Prompt: Tell me who wrote The Beatles song "Dear Prudence" in the following style: "Here comes the sun" was written by George Harrison.

Few-Shot Prompting

Here you provide several examples in the prompt helping the model adapt and respond.

Prompt: I like The Beatles songs "A Day in the Life", "Eleanor Rigby" and "Hey Bulldog". Which other Beatles songs would you recommend for me?

Retrieval Augmented Generation (RAG)

RAG is linking the LLMs with an external knowledge sources. It merges generative abilities with the capability to search for and integrate pertinent information from an external knowledge base. It can be likened to empowering the model with the ability to reference a book for information while responding to a question, rather than relying solely on its internal memory.

Here is how RAG works.

  1. Preparation
    • The external knowledge base is split into chunks of information.
    • These chunks are then converted into vectors (embeddings)
    • These embeddings are then saved into a vector database
  2. Retrieval
    • The user prompt is converted into a vector (embedding)
    • This embedding is searched in the vector db. A few (3-5) relevant chunks are retrieved.
    • User prompt and the retrieved chunks are combined into a new prompt and sent to the LLM.
    • LLM generates a response using the information in the chunks.


Fine-tuning involves refining a pre-trained LLM by subjecting it to additional training using a more targeted and specific dataset. This process is undertaken to adapt the model for a particular task or enhance its performance. Through fine-tuning, we make adjustments to the model’s weights based on our specific data, thereby customizing it to better suit the unique requirements of our application.

Fine-tuning can thought of as an extension to Few-Shot Prompting where you do not have to provide the examples in every prompt. You fine-tune the model once and then use it with simple prompts.

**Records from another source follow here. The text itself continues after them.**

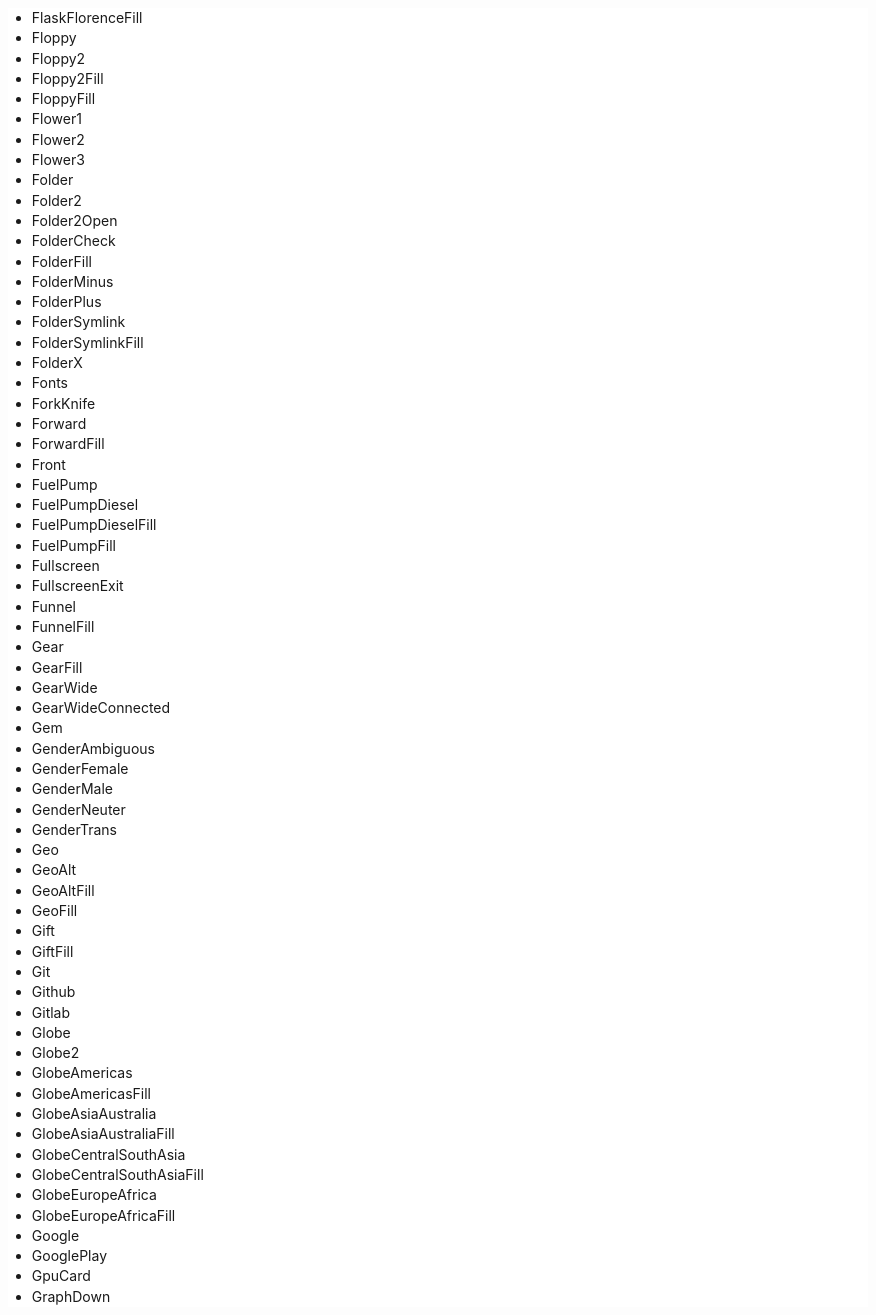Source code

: - FlaskFlorenceFill
- Floppy
- Floppy2
- Floppy2Fill
- FloppyFill
- Flower1
- Flower2
- Flower3
- Folder
- Folder2
- Folder2Open
- FolderCheck
- FolderFill
- FolderMinus
- FolderPlus
- FolderSymlink
- FolderSymlinkFill
- FolderX
- Fonts
- ForkKnife
- Forward
- ForwardFill
- Front
- FuelPump
- FuelPumpDiesel
- FuelPumpDieselFill
- FuelPumpFill
- Fullscreen
- FullscreenExit
- Funnel
- FunnelFill
- Gear
- GearFill
- GearWide
- GearWideConnected
- Gem
- GenderAmbiguous
- GenderFemale
- GenderMale
- GenderNeuter
- GenderTrans
- Geo
- GeoAlt
- GeoAltFill
- GeoFill
- Gift
- GiftFill
- Git
- Github
- Gitlab
- Globe
- Globe2
- GlobeAmericas
- GlobeAmericasFill
- GlobeAsiaAustralia
- GlobeAsiaAustraliaFill
- GlobeCentralSouthAsia
- GlobeCentralSouthAsiaFill
- GlobeEuropeAfrica
- GlobeEuropeAfricaFill
- Google
- GooglePlay
- GpuCard
- GraphDown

Here is how fine-tuning works

  1. Pre-training: Train a language model on a massive dataset. Or pick a pre-trained model like GPT-3.5 (gpt-3.5-turbo-1106)
  2. Prepare your domain specific dataset. For example: To fine-tuning an LLM to detect movie genre from the ploy summary create a dataset with labeled plot summaries. Split the dataset into two parts one part to train the model, the other to evaluate the model.
  3. Perform the actual tuning of the LLM with the training dataset.
  4. Iterate and evaluate: Test the fine-tuned LLM with the evaluate dataset. Measure the accuracy, precision and recall. If the results are not satisfactory perform more iterations. In these iterations you can expand the training dataset, refine the hyper-parameters, and adjust optimization methods

Comparing these techniques

Prompt EngineeringRetrieval Augmented
Generation (RAG)
Easy, IntuitiveBrings in external data sourcesControl the model’s behavior in style, tone and format
Ideal for quick experimentsModel becomes more dynamic and real timeModel outputs becomes more predictable

The three techniques we’ve explored are not mutually exclusive; you don’t have to choose one over the others. Consider them as three essential tools in your toolkit. Depending on the specific problem you’re tackling, you can select the most fitting tool for the task at hand. Certain challenges might benefit from the use of two tools, while others may necessitate the application of all three.

When you want to control the model’s behavior in style, tone and format you can use Prompt Engineering or Fine-Tuning or both.

When you want to enhance the model’s knowledge with external data sources, you can use Retrieval Augmented Generation or Fine-Tuning or both

When you to restrict the context window of the model’s output, use Prompt Engineering or Retrieval Augmented Generation or both.

For many use-cases all three three techniques can be used for producing better outputs.